Au-delà de l’engagement des armées pour la protection du territoire national, des déploiements de  souveraineté, des opérations de maintien de la paix ou encore de l’assistance aux populations en  cas de crise climatique ou sanitaire, le fait le plus marquant est certainement le retour de la  possibilité de conflits interétatiques d’ampleur dans lesquels nous pourrions être impliqués. Même  si cette probabilité demeure ténue pour le moment, les conséquences directes ou indirectes sur nos  intérêts vitaux pourraient être tels que ce scénario ne saurait plus être  ignoré.

Notre outil militaire est aujourd’hui à la croisée des chemins. Après une période de contraction  nette des budgets, du format des forces et des équipements, celui-ci regagne progressivement en  capacité depuis que les moyens financiers alloués dans la loi de programmation militaire (LPM)  2019-2025 respectèrent une tendance généralement haussière.
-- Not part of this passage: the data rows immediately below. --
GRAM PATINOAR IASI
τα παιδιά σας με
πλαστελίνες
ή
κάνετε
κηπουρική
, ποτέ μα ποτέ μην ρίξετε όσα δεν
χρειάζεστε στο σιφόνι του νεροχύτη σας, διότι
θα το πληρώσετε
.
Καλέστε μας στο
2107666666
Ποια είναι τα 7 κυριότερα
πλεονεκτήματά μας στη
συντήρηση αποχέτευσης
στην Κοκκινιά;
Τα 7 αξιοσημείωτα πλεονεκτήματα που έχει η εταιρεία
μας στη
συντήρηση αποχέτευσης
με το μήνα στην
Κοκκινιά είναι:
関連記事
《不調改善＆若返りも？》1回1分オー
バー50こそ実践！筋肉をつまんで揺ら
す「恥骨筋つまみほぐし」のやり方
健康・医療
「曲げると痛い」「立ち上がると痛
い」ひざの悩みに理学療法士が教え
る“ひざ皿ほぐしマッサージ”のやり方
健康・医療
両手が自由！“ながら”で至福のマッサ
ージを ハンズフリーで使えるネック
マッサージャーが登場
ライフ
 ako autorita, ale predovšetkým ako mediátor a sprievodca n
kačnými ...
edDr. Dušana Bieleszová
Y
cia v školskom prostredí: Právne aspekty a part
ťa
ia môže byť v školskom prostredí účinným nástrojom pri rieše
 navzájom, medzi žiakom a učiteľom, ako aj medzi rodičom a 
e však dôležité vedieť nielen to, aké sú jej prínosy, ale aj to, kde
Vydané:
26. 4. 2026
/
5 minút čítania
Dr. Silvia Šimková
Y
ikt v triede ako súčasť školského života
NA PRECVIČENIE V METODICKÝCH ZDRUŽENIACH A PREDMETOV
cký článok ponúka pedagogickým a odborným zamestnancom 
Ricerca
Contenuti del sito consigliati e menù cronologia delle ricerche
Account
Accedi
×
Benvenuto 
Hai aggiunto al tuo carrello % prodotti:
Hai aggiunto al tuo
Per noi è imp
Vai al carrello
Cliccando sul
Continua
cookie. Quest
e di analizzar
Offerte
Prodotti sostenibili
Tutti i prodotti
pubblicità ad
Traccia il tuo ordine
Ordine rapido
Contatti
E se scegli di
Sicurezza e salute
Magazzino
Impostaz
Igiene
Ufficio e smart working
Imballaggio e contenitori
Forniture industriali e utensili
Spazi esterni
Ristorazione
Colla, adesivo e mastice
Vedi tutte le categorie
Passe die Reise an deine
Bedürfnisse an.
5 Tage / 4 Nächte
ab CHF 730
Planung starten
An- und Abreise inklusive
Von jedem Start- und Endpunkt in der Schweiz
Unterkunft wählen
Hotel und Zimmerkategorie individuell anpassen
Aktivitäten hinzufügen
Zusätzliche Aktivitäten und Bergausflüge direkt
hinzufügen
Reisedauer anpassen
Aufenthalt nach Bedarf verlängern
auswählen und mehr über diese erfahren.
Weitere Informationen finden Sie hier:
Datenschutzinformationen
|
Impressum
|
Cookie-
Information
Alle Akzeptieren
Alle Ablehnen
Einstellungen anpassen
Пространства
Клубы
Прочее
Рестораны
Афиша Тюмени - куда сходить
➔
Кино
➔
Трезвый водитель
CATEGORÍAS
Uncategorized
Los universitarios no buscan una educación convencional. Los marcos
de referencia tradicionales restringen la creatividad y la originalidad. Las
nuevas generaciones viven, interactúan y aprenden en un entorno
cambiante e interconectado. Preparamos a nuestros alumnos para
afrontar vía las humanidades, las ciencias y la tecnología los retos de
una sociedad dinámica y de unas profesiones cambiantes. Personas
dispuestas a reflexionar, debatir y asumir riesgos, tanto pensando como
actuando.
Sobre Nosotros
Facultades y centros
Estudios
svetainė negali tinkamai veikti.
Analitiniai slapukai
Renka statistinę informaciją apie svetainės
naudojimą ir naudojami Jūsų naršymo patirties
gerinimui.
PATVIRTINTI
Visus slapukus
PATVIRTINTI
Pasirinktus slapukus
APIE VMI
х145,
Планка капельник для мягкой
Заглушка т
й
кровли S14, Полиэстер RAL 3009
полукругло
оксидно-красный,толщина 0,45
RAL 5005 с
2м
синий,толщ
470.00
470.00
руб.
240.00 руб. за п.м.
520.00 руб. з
Demeurant dimensionnées pour des  interventions extérieures tout en conservant une véritable capacité de sanctuarisation du  territoire national grâce à la dissuasion nucléaire, nos forces disposent cependant de capacités  parcellaires. Nous manquons largement de muscles pour peser durablement dans un conflit par volonté  politique propre.

Avec l’invasion de l’Ukraine débutée en février 2022, ce débat sur nos capacités militaires est  plus que jamais d’actualité. Cette crise montre, s’il en était encore besoin, que des paroles  diplomatiques énergiques ne pèsent pas grand-chose si des capacités militaires solides ne sont pas  là pour les soutenir et les crédibiliser. Elle montre aussi qu’une crise majeure peut survenir bien  avant ce que prévoient les scénarios classiques n’avaient pu anticiper. Nos armées doivent  redevenir rapidement un rempart crédible contre les scénarios de crises qui menacent à l’horizon  2030-2040, peut-être même avant. La Fondation iFRAP propose un nouveau dimensionnement des forces  armées à cet horizon avec un objectif de 3 % du PIB en 2035 et précise les efforts programmatiques, capacitaires et budgétaires  associés.